Aim of the task: Scan the records that follow, and whenever a line has the word "Adhes", copy it.

───── The records ─────

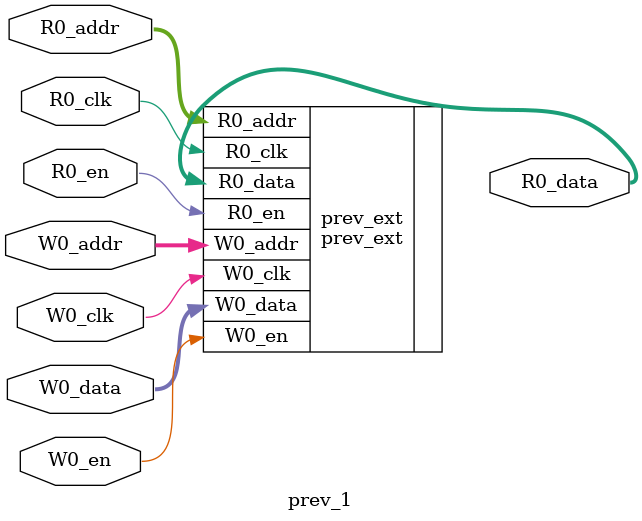
<source format=sv>
`ifndef RANDOMIZE
  `ifdef RANDOMIZE_MEM_INIT
    `define RANDOMIZE
  `endif // RANDOMIZE_MEM_INIT
`endif // not def RANDOMIZE
`ifndef RANDOMIZE
  `ifdef RANDOMIZE_REG_INIT
    `define RANDOMIZE
  `endif // RANDOMIZE_REG_INIT
`endif // not def RANDOMIZE

`ifndef RANDOM
  `define RANDOM $random
`endif // not def RANDOM

// Users can define INIT_RANDOM as general code that gets injected into the
// initializer block for modules with registers.
`ifndef INIT_RANDOM
  `define INIT_RANDOM
`endif // not def INIT_RANDOM

// If using random initialization, you can also define RANDOMIZE_DELAY to
// customize the delay used, otherwise 0.002 is used.
`ifndef RANDOMIZE_DELAY
  `define RANDOMIZE_DELAY 0.002
`endif // not def RANDOMIZE_DELAY

// Define INIT_RANDOM_PROLOG_ for use in our modules below.
`ifndef INIT_RANDOM_PROLOG_
  `ifdef RANDOMIZE
    `ifdef VERILATOR
      `define INIT_RANDOM_PROLOG_ `INIT_RANDOM
    `else  // VERILATOR
      `define INIT_RANDOM_PROLOG_ `INIT_RANDOM #`RANDOMIZE_DELAY begin end
    `endif // VERILATOR
  `else  // RANDOMIZE
    `define INIT_RANDOM_PROLOG_
  `endif // RANDOMIZE
`endif // not def INIT_RANDOM_PROLOG_

// Include register initializers in init blocks unless synthesis is set
`ifndef SYNTHESIS
  `ifndef ENABLE_INITIAL_REG_
    `define ENABLE_INITIAL_REG_
  `endif // not def ENABLE_INITIAL_REG_
`endif // not def SYNTHESIS

// Include rmemory initializers in init blocks unless synthesis is set
`ifndef SYNTHESIS
  `ifndef ENABLE_INITIAL_MEM_
    `define ENABLE_INITIAL_MEM_
  `endif // not def ENABLE_INITIAL_MEM_
`endif // not def SYNTHESIS

// Standard header to adapt well known macros for prints and assertions.

// Users can define 'PRINTF_COND' to add an extra gate to prints.
`ifndef PRINTF_COND_
  `ifdef PRINTF_COND
    `define PRINTF_COND_ (`PRINTF_COND)
  `else  // PRINTF_COND
    `define PRINTF_COND_ 1
  `endif // PRINTF_COND
`endif // not def PRINTF_COND_

// Users can define 'ASSERT_VERBOSE_COND' to add an extra gate to assert error printing.
`ifndef ASSERT_VERBOSE_COND_
  `ifdef ASSERT_VERBOSE_COND
    `define ASSERT_VERBOSE_COND_ (`ASSERT_VERBOSE_COND)
  `else  // ASSERT_VERBOSE_COND
    `define ASSERT_VERBOSE_COND_ 1
  `endif // ASSERT_VERBOSE_COND
`endif // not def ASSERT_VERBOSE_COND_

// Users can define 'STOP_COND' to add an extra gate to stop conditions.
`ifndef STOP_COND_
  `ifdef STOP_COND
    `define STOP_COND_ (`STOP_COND)
  `else  // STOP_COND
    `define STOP_COND_ 1
  `endif // STOP_COND
`endif // not def STOP_COND_

module prev_1(	// ventus/src/cta/resource_table.scala:583:25
  input  [2:0] R0_addr,
  input        R0_en,
               R0_clk,
  output [2:0] R0_data,
  input  [2:0] W0_addr,
  input        W0_en,
               W0_clk,
  input  [2:0] W0_data
);

  prev_ext prev_ext (	// ventus/src/cta/resource_table.scala:583:25
    .R0_addr (R0_addr),
    .R0_en   (R0_en),
    .R0_clk  (R0_clk),
    .R0_data (R0_data),
    .W0_addr (W0_addr),
    .W0_en   (W0_en),
    .W0_clk  (W0_clk),
    .W0_data (W0_data)
  );
endmodule


</source>
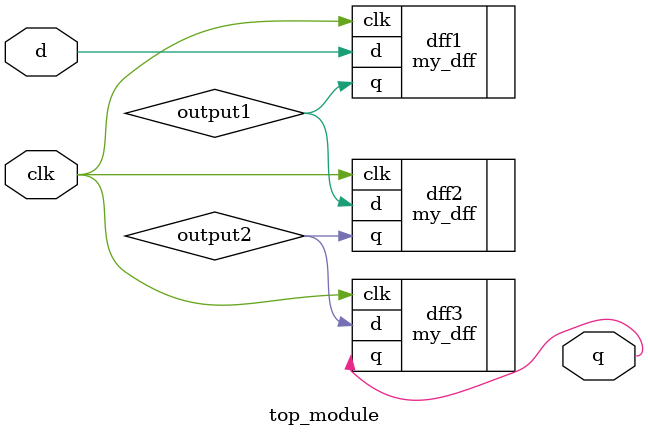
<source format=v>
module top_module ( input clk, input d, output q );
    
  // Outputs from Modules:
  wire output1;
  wire output2;
  
  my_dff dff1(.clk(clk), .d(d), .q(output1));
  my_dff dff2(.clk(clk), .d(output1), .q(output2));
  my_dff dff3(.clk(clk), .d(output2), .q(q));
    
endmodule
</source>
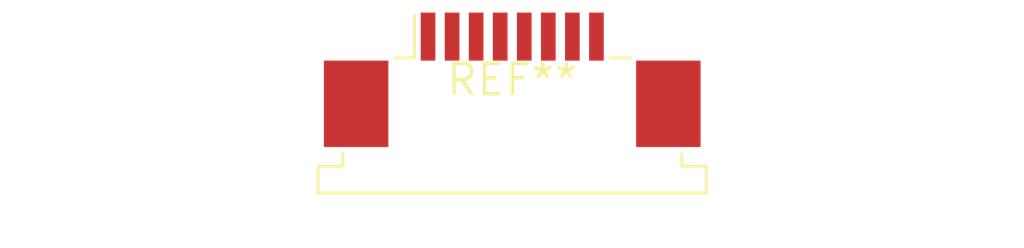
<source format=kicad_pcb>
(kicad_pcb (version 20240108) (generator pcbnew)

  (general
    (thickness 1.6)
  )

  (paper "A4")
  (layers
    (0 "F.Cu" signal)
    (31 "B.Cu" signal)
    (32 "B.Adhes" user "B.Adhesive")
    (33 "F.Adhes" user "F.Adhesive")
    (34 "B.Paste" user)
    (35 "F.Paste" user)
    (36 "B.SilkS" user "B.Silkscreen")
    (37 "F.SilkS" user "F.Silkscreen")
    (38 "B.Mask" user)
    (39 "F.Mask" user)
    (40 "Dwgs.User" user "User.Drawings")
    (41 "Cmts.User" user "User.Comments")
    (42 "Eco1.User" user "User.Eco1")
    (43 "Eco2.User" user "User.Eco2")
    (44 "Edge.Cuts" user)
    (45 "Margin" user)
    (46 "B.CrtYd" user "B.Courtyard")
    (47 "F.CrtYd" user "F.Courtyard")
    (48 "B.Fab" user)
    (49 "F.Fab" user)
    (50 "User.1" user)
    (51 "User.2" user)
    (52 "User.3" user)
    (53 "User.4" user)
    (54 "User.5" user)
    (55 "User.6" user)
    (56 "User.7" user)
    (57 "User.8" user)
    (58 "User.9" user)
  )

  (setup
    (pad_to_mask_clearance 0)
    (pcbplotparams
      (layerselection 0x00010fc_ffffffff)
      (plot_on_all_layers_selection 0x0000000_00000000)
      (disableapertmacros false)
      (usegerberextensions false)
      (usegerberattributes false)
      (usegerberadvancedattributes false)
      (creategerberjobfile false)
      (dashed_line_dash_ratio 12.000000)
      (dashed_line_gap_ratio 3.000000)
      (svgprecision 4)
      (plotframeref false)
      (viasonmask false)
      (mode 1)
      (useauxorigin false)
      (hpglpennumber 1)
      (hpglpenspeed 20)
      (hpglpendiameter 15.000000)
      (dxfpolygonmode false)
      (dxfimperialunits false)
      (dxfusepcbnewfont false)
      (psnegative false)
      (psa4output false)
      (plotreference false)
      (plotvalue false)
      (plotinvisibletext false)
      (sketchpadsonfab false)
      (subtractmaskfromsilk false)
      (outputformat 1)
      (mirror false)
      (drillshape 1)
      (scaleselection 1)
      (outputdirectory "")
    )
  )

  (net 0 "")

  (footprint "TE_84953-8_1x08-1MP_P1.0mm_Horizontal" (layer "F.Cu") (at 0 0))

)

</source>
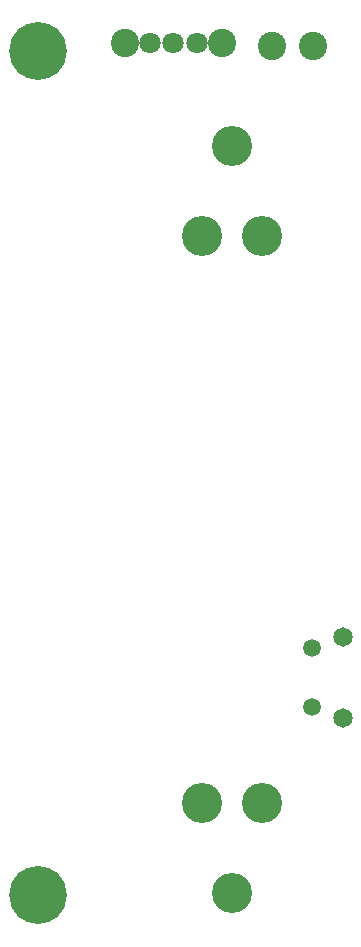
<source format=gbs>
G04 #@! TF.GenerationSoftware,KiCad,Pcbnew,(2017-01-24 revision 0b6147e)-makepkg*
G04 #@! TF.CreationDate,2017-05-22T07:18:10-07:00*
G04 #@! TF.ProjectId,SolderSniffer9000,536F6C646572536E6966666572393030,rev?*
G04 #@! TF.FileFunction,Soldermask,Bot*
G04 #@! TF.FilePolarity,Negative*
%FSLAX46Y46*%
G04 Gerber Fmt 4.6, Leading zero omitted, Abs format (unit mm)*
G04 Created by KiCad (PCBNEW (2017-01-24 revision 0b6147e)-makepkg) date 05/22/17 07:18:10*
%MOMM*%
%LPD*%
G01*
G04 APERTURE LIST*
%ADD10C,0.100000*%
%ADD11C,3.400000*%
%ADD12C,2.400000*%
%ADD13C,1.800000*%
%ADD14C,1.650006*%
%ADD15C,1.504000*%
%ADD16C,4.900000*%
G04 APERTURE END LIST*
D10*
D11*
X156100000Y-110100000D03*
X151020000Y-110100000D03*
X153560000Y-117720000D03*
X156100000Y-62100000D03*
X151020000Y-62100000D03*
X153560000Y-54480000D03*
D12*
X156950000Y-46024000D03*
X160450000Y-46024000D03*
X152690000Y-45720000D03*
X144490000Y-45720000D03*
D13*
X148590000Y-45720000D03*
X150590000Y-45720000D03*
X146590000Y-45720000D03*
D14*
X162980000Y-102920000D03*
X162980000Y-96060000D03*
D15*
X160310000Y-96992060D03*
X160310000Y-101992060D03*
D16*
X137110000Y-46430000D03*
X137110000Y-117930000D03*
M02*

</source>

─────

Exercise output:
    (32 "B.Adhes" user "B.Adhesive")
    (33 "F.Adhes" user "F.Adhesive")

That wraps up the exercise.